Hi, Gummy! Storygirl95 dropping by for a review!
Hahahahahahaha. I love you so much right now. Because your high school experience is my high school experience. I spent so much time regretting the lack of studying because I was too busy trying to catch Palkia or Dialga.
The professor always makes me so mad when he tells me when I can or cannot ride my bike. I WANT TO RIDE MY BIKE ON A MUDSLIDE, PROFESSOR. DON'T TELL ME WHAT TOO DO.
I've probably spent a total of three full days waiting around for breeding too.
Don't think I don't notice that Zelda reference either.
You're the best! I hope you do better with your future endeavors in your past, but I will always understand choosing virtual reality over actual reality.
I don't have anything to say that I could use as an actual critique, so good job!
Have a wonderful evening, and keep writing!



Random avatar
Gummy says...


Thanks so much for your feedback!

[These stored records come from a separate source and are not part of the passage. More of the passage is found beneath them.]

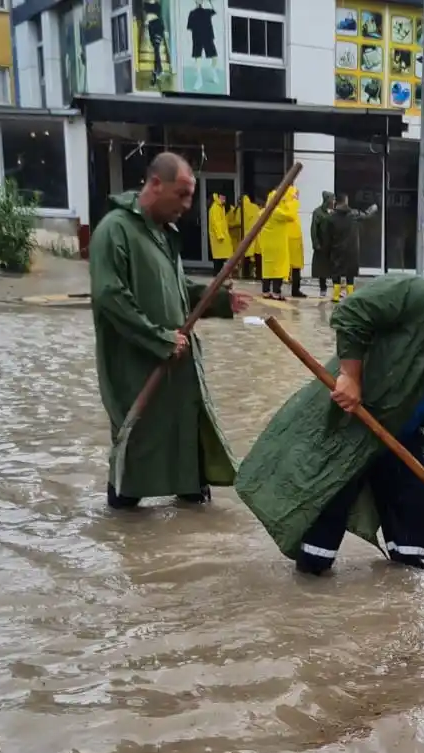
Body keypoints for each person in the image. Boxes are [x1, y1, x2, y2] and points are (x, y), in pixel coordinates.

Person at [235, 279, 424, 576]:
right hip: (352, 428)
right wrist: (350, 375)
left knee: (411, 560)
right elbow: (353, 311)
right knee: (318, 553)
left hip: (405, 440)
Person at [87, 152, 250, 510]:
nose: (188, 205)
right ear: (155, 184)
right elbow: (109, 297)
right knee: (137, 450)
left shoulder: (163, 235)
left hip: (177, 368)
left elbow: (177, 290)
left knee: (186, 448)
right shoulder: (115, 231)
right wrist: (158, 338)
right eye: (182, 194)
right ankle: (127, 543)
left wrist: (218, 300)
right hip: (138, 370)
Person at [326, 193, 378, 300]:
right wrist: (373, 209)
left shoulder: (331, 218)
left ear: (336, 202)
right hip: (352, 249)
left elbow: (327, 235)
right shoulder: (354, 214)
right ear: (346, 201)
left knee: (336, 272)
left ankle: (335, 295)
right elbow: (366, 215)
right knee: (350, 273)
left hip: (337, 248)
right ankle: (350, 295)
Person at [258, 186, 293, 298]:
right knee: (278, 268)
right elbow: (291, 216)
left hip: (266, 245)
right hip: (277, 245)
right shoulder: (277, 211)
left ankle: (265, 291)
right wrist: (291, 202)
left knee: (267, 268)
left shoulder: (262, 212)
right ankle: (276, 292)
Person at [185, 0, 217, 90]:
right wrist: (189, 41)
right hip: (197, 38)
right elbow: (189, 28)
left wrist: (210, 2)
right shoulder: (192, 13)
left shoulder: (207, 11)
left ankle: (213, 71)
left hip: (208, 37)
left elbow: (215, 11)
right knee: (198, 58)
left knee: (215, 58)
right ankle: (199, 79)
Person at [310, 191, 335, 300]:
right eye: (332, 199)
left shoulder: (334, 212)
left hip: (333, 245)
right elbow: (314, 229)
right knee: (322, 269)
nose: (333, 201)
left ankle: (337, 288)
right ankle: (323, 289)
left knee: (335, 268)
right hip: (322, 244)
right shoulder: (318, 212)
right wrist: (316, 243)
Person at [284, 186, 307, 298]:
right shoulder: (292, 205)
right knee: (295, 268)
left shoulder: (286, 207)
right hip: (293, 241)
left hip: (290, 240)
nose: (297, 196)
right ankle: (295, 290)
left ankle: (279, 290)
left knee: (288, 267)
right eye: (296, 193)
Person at [143, 0, 171, 87]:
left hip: (158, 25)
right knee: (156, 49)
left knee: (156, 48)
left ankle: (158, 70)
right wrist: (145, 23)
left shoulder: (158, 5)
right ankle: (157, 70)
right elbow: (145, 16)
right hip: (151, 27)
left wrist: (165, 30)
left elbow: (161, 17)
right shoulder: (145, 4)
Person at [207, 192, 232, 271]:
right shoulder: (216, 208)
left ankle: (219, 275)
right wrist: (220, 235)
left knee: (220, 258)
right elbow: (216, 223)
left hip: (221, 238)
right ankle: (217, 275)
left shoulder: (220, 207)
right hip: (219, 238)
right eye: (222, 197)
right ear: (218, 197)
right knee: (218, 259)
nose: (224, 199)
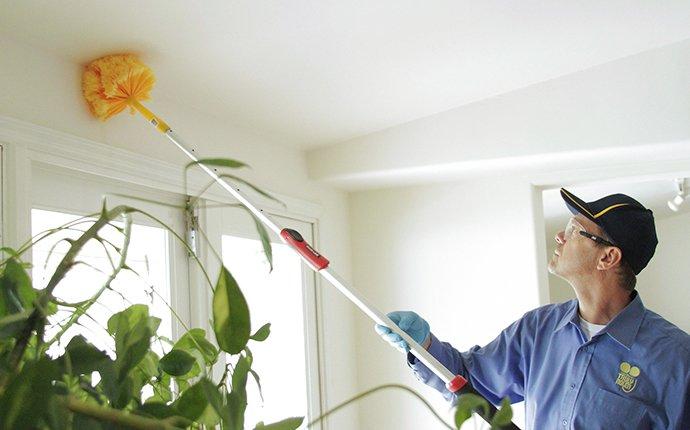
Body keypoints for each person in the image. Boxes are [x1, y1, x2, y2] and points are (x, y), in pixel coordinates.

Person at [375, 188, 690, 429]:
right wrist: (423, 345)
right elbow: (472, 382)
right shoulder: (538, 330)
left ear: (607, 258)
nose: (559, 236)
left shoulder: (675, 359)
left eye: (573, 229)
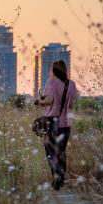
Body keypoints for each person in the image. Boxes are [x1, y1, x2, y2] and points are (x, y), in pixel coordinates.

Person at [34, 60, 78, 190]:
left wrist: (39, 101)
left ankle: (56, 179)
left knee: (50, 152)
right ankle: (61, 179)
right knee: (61, 151)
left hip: (52, 121)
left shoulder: (51, 82)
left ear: (54, 71)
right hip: (66, 123)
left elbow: (49, 100)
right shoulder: (72, 84)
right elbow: (71, 105)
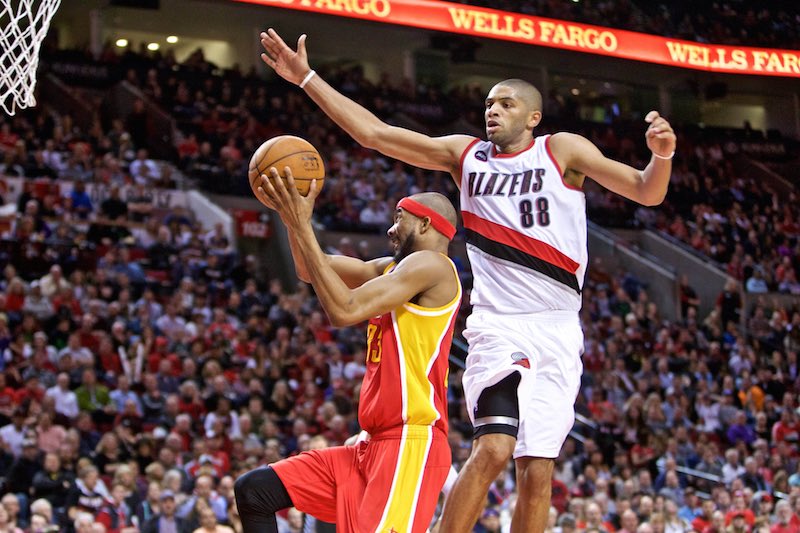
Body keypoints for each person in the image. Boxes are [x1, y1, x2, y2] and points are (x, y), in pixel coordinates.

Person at [258, 28, 676, 532]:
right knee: (495, 448)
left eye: (505, 103)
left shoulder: (561, 150)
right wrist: (306, 78)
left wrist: (661, 156)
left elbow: (646, 192)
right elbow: (375, 134)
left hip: (560, 325)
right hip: (499, 325)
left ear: (533, 117)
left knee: (538, 471)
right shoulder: (466, 157)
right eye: (488, 103)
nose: (492, 110)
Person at [233, 170, 461, 533]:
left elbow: (345, 310)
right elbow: (311, 268)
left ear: (425, 224)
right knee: (254, 491)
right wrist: (290, 215)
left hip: (409, 443)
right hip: (369, 447)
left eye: (399, 217)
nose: (390, 228)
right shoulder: (391, 269)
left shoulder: (432, 265)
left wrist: (302, 222)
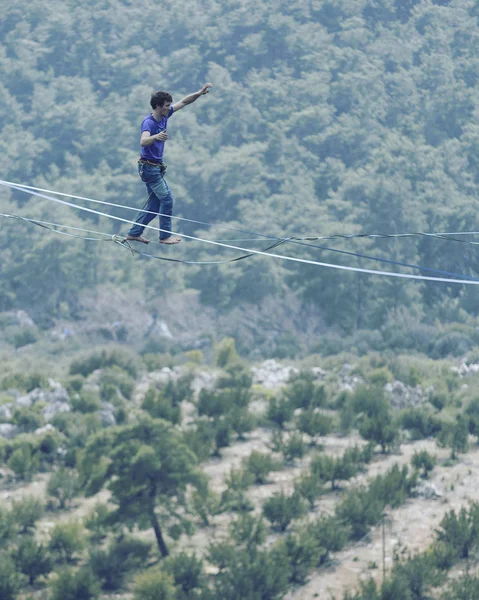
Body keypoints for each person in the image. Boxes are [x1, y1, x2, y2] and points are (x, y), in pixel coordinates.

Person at [126, 83, 213, 245]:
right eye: (166, 106)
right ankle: (165, 236)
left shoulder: (165, 116)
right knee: (167, 199)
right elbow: (143, 141)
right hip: (149, 168)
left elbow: (185, 102)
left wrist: (200, 93)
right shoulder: (149, 123)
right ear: (158, 106)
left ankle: (134, 233)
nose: (169, 108)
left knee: (154, 204)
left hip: (155, 168)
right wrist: (156, 137)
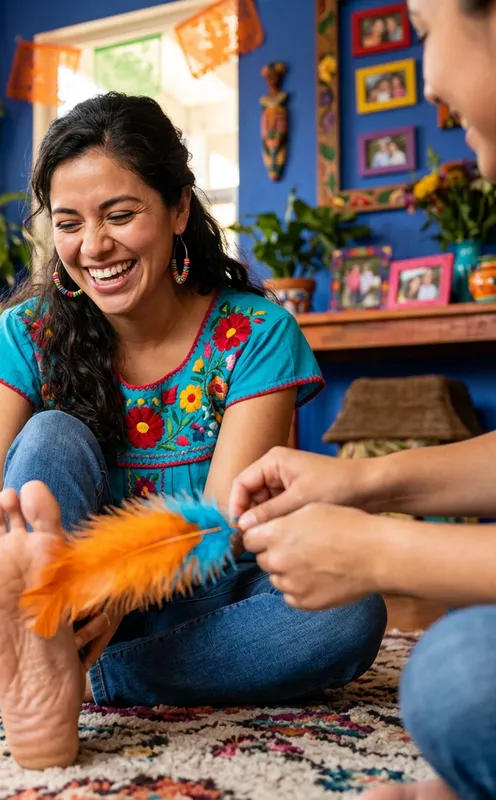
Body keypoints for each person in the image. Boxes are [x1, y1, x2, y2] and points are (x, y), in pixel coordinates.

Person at [0, 93, 387, 769]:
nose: (93, 246)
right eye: (69, 223)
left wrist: (117, 593)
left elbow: (219, 519)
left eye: (120, 214)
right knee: (51, 434)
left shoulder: (256, 335)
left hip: (200, 601)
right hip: (60, 600)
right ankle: (39, 644)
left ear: (179, 209)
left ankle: (49, 678)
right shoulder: (24, 335)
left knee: (351, 608)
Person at [228, 5, 496, 799]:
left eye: (421, 24)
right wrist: (358, 482)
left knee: (457, 673)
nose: (428, 76)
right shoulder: (31, 338)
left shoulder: (257, 334)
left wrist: (377, 551)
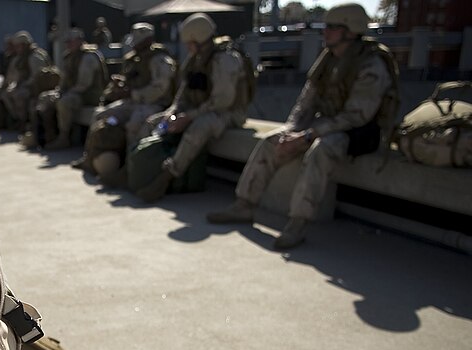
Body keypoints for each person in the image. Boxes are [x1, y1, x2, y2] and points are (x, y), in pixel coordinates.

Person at [207, 2, 398, 250]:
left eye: (332, 27)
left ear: (350, 31)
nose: (324, 32)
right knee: (271, 141)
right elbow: (304, 103)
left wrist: (308, 136)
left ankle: (297, 223)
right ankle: (244, 205)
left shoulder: (372, 65)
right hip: (326, 125)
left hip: (360, 133)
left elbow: (356, 117)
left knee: (321, 150)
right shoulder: (328, 60)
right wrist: (291, 131)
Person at [135, 13, 252, 203]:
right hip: (200, 110)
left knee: (199, 127)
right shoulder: (194, 60)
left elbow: (222, 101)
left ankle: (167, 177)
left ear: (199, 38)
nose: (187, 46)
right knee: (153, 122)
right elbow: (182, 93)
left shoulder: (224, 60)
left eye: (190, 42)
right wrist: (172, 113)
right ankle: (143, 168)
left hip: (229, 113)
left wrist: (188, 117)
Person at [73, 22, 176, 178]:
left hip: (154, 104)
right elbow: (128, 80)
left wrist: (132, 93)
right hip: (132, 102)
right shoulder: (134, 59)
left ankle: (130, 168)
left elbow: (160, 88)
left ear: (148, 40)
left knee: (134, 124)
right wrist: (119, 87)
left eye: (138, 42)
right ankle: (90, 158)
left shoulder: (159, 59)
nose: (134, 46)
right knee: (100, 115)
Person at [37, 28, 107, 150]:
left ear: (80, 41)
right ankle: (47, 135)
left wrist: (63, 95)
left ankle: (64, 137)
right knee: (45, 97)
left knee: (64, 102)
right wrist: (58, 92)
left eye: (71, 41)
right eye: (67, 42)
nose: (68, 44)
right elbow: (63, 81)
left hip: (89, 95)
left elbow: (84, 85)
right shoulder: (69, 57)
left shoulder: (88, 57)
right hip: (74, 93)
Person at [1, 31, 51, 134]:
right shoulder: (21, 58)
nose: (17, 49)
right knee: (6, 94)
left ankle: (24, 122)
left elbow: (37, 77)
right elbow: (14, 75)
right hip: (25, 85)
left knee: (19, 95)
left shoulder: (35, 57)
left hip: (37, 87)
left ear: (24, 45)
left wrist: (24, 85)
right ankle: (18, 118)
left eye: (18, 46)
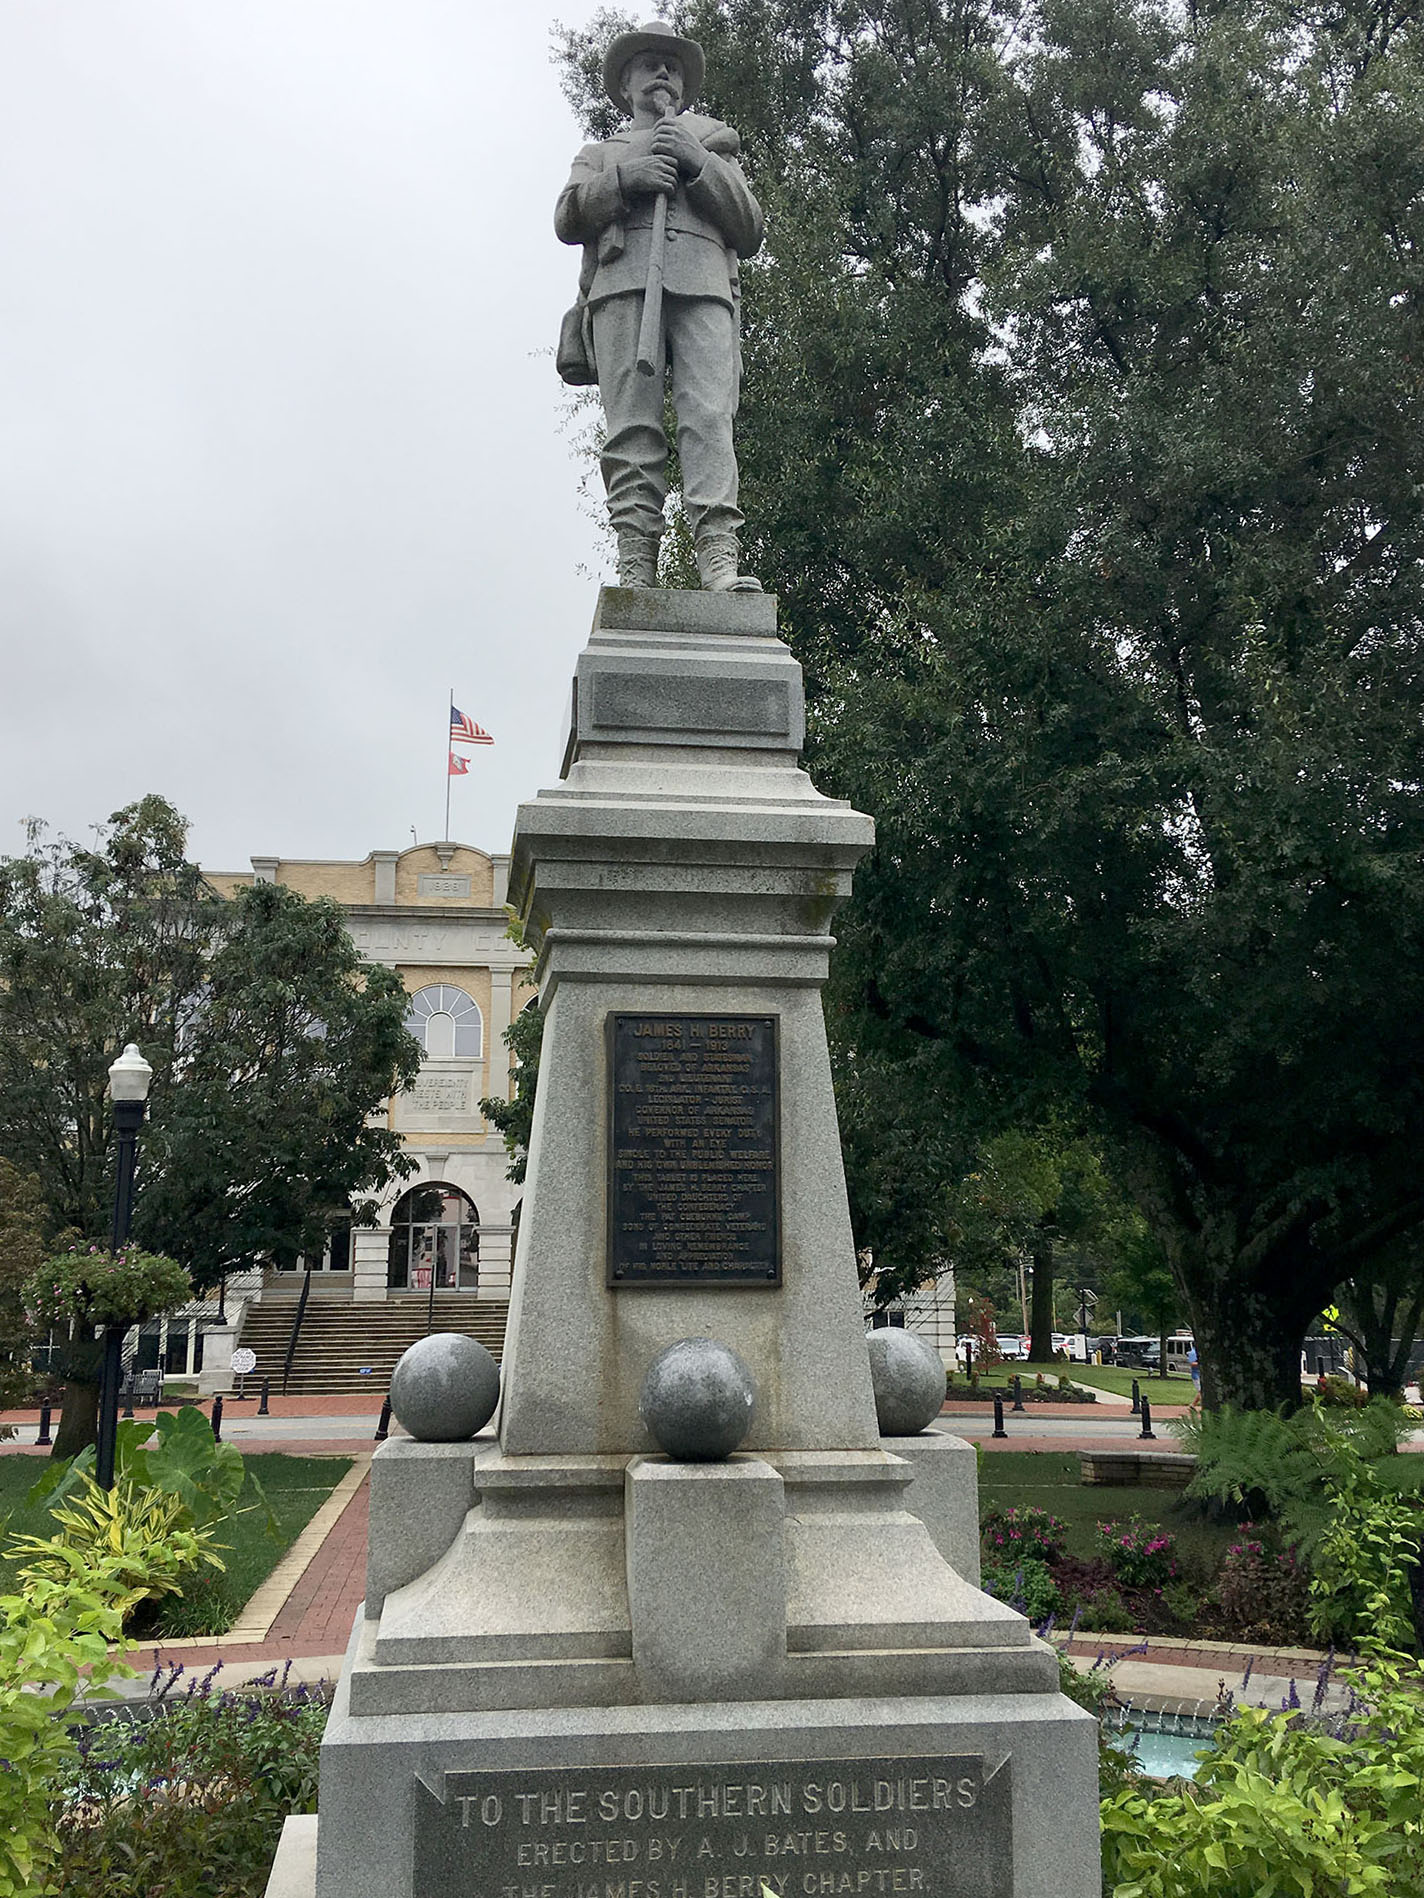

Like most of my other pieces as of late, my only inspiration to write this piece was whatever I found to my left. (My 3DS, in this case) This was really a fun poem to write, even if I went a little crazy on the rhymes. I'm glad you enjoyed this piece so much, and I'll try hard in the future so as not to disappoint enthusiastic readers like yourself! Take care, and thanks again for taking the time to review!




More than anything she wanted the world to be uncomplicated, for right and wrong to be as easily divided as the black and white sections of an Oreo. But the world was not a cookie.